ADDIS ABABA, Ethiopia — It’s lunchtime at the Yehiwot Reay compound in the Megenagna District of Ethiopia’s sprawling capital city, and a mob of gangly boys scrambles for seats at a worn wood table. They dive into plates of injera and shiro, 12 hands ripping at the food. The room reverberates with dinner-table chatter in three languages.
They are as young as 6 and as old as 20, though most can only guess at their age. And like boys anywhere, they push and scrap, argue and pout. Two of the older boys toss a ball across the room, goading each other to see who can hurl it harder.
One of the youngest, Tareku, plays music videos on a laptop computer — a technological incongruity in this meager brick and plaster home. The skin on his forearm is cracked and disfigured — an eight-inch sleeve of scars. He glances away from the screen and to his arm.
“Fire,” he explains.
Jason Burton does his best to piece together the difficult — and sometimes horrifying — facts of the lives once lived by these boys, who have come to him off the squalid and often violent streets of one of the world’s poorest cities. Some have been abandoned by parents who cannot feed them. Others came to the city from their rural villages intending to support the families they left behind. While on the street they sometimes slept against the walls of churches, under bridges or in trash-strewn alleys.

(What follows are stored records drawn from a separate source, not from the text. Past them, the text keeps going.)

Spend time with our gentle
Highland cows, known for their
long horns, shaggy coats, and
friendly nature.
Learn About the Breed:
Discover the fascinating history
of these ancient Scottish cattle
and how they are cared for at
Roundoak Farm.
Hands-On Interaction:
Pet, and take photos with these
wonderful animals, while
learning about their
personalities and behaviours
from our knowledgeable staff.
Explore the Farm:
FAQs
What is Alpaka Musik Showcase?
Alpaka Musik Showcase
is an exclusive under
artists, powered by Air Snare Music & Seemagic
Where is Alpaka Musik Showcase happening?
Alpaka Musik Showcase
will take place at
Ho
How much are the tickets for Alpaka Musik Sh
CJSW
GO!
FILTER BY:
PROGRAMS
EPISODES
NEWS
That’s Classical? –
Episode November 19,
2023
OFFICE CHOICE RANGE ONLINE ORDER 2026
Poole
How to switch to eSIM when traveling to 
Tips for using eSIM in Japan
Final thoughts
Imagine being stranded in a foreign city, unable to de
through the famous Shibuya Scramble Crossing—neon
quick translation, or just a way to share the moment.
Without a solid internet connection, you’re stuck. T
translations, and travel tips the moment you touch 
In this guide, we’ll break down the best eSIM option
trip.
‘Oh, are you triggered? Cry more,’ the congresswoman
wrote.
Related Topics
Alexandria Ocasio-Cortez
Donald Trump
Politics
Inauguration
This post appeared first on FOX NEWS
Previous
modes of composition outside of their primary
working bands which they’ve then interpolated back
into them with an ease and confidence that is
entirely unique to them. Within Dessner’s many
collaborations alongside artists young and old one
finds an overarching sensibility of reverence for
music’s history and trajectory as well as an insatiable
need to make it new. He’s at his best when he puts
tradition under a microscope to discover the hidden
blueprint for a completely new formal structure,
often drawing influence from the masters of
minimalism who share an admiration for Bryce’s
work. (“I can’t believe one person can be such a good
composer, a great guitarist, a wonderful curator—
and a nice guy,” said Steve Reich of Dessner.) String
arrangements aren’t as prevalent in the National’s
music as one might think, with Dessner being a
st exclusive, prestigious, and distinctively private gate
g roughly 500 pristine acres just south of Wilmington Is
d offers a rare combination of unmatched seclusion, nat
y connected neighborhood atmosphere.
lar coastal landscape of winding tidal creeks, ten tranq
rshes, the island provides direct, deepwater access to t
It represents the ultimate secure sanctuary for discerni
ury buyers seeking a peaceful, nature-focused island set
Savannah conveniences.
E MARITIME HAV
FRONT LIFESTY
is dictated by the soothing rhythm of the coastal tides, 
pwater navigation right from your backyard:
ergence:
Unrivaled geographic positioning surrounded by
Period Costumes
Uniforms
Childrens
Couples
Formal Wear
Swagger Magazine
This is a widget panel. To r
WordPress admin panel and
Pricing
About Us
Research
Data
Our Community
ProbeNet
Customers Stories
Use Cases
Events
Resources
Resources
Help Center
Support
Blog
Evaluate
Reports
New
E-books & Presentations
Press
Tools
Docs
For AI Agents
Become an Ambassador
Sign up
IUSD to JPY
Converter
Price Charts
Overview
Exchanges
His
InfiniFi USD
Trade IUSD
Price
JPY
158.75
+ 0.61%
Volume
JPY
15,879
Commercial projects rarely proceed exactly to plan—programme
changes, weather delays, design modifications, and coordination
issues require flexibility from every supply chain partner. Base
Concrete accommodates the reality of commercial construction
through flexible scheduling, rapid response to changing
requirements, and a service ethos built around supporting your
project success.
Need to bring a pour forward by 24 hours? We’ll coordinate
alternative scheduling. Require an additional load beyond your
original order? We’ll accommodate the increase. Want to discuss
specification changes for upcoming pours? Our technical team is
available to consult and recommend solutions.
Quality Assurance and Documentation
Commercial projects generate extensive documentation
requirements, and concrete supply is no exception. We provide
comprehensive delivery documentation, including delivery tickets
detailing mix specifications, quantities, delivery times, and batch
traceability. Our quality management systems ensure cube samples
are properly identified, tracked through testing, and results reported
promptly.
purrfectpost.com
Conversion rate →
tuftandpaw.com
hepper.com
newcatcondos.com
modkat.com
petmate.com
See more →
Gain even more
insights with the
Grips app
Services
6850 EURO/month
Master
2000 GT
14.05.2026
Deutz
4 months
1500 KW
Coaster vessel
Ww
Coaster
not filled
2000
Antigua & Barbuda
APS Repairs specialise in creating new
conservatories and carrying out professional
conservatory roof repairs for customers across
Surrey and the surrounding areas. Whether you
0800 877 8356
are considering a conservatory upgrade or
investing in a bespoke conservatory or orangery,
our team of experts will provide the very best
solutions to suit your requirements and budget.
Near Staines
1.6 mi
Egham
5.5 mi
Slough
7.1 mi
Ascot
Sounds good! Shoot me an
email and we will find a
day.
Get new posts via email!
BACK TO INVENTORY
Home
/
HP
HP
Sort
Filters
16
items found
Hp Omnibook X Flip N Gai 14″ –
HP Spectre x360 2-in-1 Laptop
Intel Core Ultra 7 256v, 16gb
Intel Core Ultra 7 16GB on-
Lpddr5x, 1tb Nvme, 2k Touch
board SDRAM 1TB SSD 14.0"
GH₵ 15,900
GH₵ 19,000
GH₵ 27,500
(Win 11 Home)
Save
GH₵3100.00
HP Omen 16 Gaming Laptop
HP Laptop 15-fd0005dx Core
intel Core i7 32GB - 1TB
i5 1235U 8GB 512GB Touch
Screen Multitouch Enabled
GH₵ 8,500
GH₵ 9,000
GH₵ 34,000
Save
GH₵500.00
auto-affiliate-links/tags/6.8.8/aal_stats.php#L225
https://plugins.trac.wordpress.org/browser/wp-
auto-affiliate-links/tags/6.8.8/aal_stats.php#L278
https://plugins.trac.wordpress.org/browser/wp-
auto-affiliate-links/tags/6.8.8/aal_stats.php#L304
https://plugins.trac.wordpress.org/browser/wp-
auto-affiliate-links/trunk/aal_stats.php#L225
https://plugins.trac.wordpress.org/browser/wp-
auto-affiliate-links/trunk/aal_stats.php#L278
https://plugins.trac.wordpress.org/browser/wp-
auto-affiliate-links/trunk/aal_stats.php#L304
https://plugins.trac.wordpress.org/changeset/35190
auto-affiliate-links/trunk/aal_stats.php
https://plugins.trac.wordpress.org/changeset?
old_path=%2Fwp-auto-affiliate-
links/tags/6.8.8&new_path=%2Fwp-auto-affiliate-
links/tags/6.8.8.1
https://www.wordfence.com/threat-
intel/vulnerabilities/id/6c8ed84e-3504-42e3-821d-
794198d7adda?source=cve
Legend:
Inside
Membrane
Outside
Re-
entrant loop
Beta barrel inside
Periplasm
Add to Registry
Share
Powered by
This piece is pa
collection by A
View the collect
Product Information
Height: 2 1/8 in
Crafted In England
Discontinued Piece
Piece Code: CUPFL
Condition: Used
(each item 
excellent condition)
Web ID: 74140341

Now they are part of Burton’s family. Like all families, this one has its struggles. But after five years of this work, Burton can’t walk away — even though he recognizes that he’s put many aspects of his own life on hold to answer this call.
By the time they met Burton, many of these boys were addicted to tchat, a mild narcotic that is cheap and popular in Ethiopia. Others have struggled to overcome alcoholism. Burton aims to provide a home, a shelter and a place where they are wanted.
As lunch winds down, the 25-year-old Oregon native and member of The Church of Jesus Christ of Latter-day Saints looks across the table.
“It’s time to get to work, you guys,” he says.